DataHub is an AI & Data Context Platform adopted by over 3,000 enterprises, including Apple and Netflix. They are seeking a Senior Software Engineer to lead technical initiatives for DataHub Cloud and enhance reliability and scalability of their platform offerings.
Responsibilities:
- Design and implement robust, scalable infrastructure solutions for DataHub Cloud and enterprise deployments
- Lead the technical vision for multi-cloud deployment strategies and distributed system integrations
- Architect monitoring, observability, and alerting systems across diverse environments
- Drive best practices for infrastructure as code, configuration management, and deployment automation
- Partner with product and engineering teams to influence the development of advanced deployment capabilities
- Collaborate with cross-functional teams to help build systems for seamless installation, upgrade, and rollback processes across various environments
- Influence the design and help implement comprehensive monitoring and health check systems for distributed deployments
- Partner with engineering teams to help develop self-healing and automated remediation capabilities
- Establish and maintain SLAs/SLOs for both cloud and enterprise offerings
- Lead incident response and post-mortem processes to drive continuous improvement
- Implement chaos engineering practices to proactively identify system weaknesses
- Optimize system performance, capacity planning, and cost efficiency
- Mentor and guide a team of SRE engineers and collaborate with platform engineering teams
- Work closely with product, engineering, and customer success teams to ensure reliable product delivery
- Improve on-call practices, runbooks, and knowledge sharing processes
- Drive cross-functional initiatives to improve overall system reliability
Requirements:
- 8+ years of experience in Site Reliability Engineering, Platform Engineering, or DevOps roles
- 3+ years of technical leadership experience managing engineering teams
- Strong expertise with cloud platforms (AWS, GCP, Azure) and infrastructure automation tools
- Proficiency in containerization technologies (Docker, Kubernetes) and orchestration
- Experience with infrastructure as code tools (Terraform, CloudFormation, Pulumi)
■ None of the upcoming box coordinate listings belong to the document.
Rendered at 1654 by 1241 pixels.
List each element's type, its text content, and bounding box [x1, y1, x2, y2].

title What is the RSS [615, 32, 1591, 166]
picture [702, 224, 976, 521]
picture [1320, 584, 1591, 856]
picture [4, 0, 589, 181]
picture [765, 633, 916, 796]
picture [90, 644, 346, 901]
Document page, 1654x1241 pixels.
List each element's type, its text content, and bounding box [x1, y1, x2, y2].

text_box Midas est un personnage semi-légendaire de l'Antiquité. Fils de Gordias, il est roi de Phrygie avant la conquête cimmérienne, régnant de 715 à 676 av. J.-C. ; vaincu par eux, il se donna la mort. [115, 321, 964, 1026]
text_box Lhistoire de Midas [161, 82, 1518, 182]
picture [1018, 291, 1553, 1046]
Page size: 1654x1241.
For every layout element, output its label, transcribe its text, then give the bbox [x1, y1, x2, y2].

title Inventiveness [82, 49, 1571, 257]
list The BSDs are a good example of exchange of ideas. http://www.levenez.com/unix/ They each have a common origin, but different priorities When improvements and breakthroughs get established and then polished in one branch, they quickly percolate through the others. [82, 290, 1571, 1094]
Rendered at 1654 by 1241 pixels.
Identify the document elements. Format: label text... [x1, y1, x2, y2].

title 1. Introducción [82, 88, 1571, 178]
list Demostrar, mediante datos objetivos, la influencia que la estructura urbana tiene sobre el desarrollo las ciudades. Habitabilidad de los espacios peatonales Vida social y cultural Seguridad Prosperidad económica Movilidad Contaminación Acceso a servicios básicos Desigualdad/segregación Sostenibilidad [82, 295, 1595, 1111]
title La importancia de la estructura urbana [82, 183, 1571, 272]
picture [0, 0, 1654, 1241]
- Strong programming skills in Python, Java, or similar languages
- Deep understanding of monitoring and observability tools (Prometheus, Grafana, Datadog, etc.)
- Experience with CI/CD pipelines and deployment automation
- Strong knowledge of networking, security, and database operations in cloud environments
- Experience building and operating multi-tenant SaaS platforms
- Background in developing customer-facing deployment and management tools
- Knowledge of data infrastructure and metadata management systems
- Experience with service mesh technologies and microservices architectures
- Previous experience in a customer-facing technical role or working with enterprise clients
- Experience with data governance or data catalog platforms